• Aim of the exercise: Identify each line below that contains the word "model", and copy it out.

(Saved data entries)
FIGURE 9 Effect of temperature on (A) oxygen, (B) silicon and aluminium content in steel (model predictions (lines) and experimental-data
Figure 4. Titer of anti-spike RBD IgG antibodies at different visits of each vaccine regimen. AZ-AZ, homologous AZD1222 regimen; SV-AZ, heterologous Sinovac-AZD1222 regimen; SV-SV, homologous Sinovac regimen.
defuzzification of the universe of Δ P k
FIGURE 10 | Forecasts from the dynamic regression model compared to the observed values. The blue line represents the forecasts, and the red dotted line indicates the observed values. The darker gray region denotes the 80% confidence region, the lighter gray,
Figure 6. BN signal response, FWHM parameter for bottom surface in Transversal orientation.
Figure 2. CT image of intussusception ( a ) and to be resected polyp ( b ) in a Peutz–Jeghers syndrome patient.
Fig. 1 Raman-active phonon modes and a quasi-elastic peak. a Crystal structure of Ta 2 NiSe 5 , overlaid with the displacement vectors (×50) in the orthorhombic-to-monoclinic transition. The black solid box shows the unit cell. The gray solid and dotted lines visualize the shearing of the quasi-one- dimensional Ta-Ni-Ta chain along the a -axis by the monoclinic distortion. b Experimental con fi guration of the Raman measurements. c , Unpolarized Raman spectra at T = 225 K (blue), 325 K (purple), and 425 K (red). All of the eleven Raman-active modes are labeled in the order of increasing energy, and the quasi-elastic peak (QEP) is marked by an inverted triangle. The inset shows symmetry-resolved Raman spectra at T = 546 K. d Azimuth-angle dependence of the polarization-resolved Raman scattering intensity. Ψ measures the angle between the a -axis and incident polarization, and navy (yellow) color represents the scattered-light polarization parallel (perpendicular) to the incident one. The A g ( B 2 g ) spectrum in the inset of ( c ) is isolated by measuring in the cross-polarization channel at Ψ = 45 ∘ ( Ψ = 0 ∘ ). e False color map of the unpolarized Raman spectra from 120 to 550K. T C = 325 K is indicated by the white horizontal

• Result of the task:
FIGURE 9 Effect of temperature on (A) oxygen, (B) silicon and aluminium content in steel (model predictions (lines) and experimental-data
FIGURE 10 | Forecasts from the dynamic regression model compared to the observed values. The blue line represents the forecasts, and the red dotted line indicates the observed values. The darker gray region denotes the 80% confidence region, the lighter gray,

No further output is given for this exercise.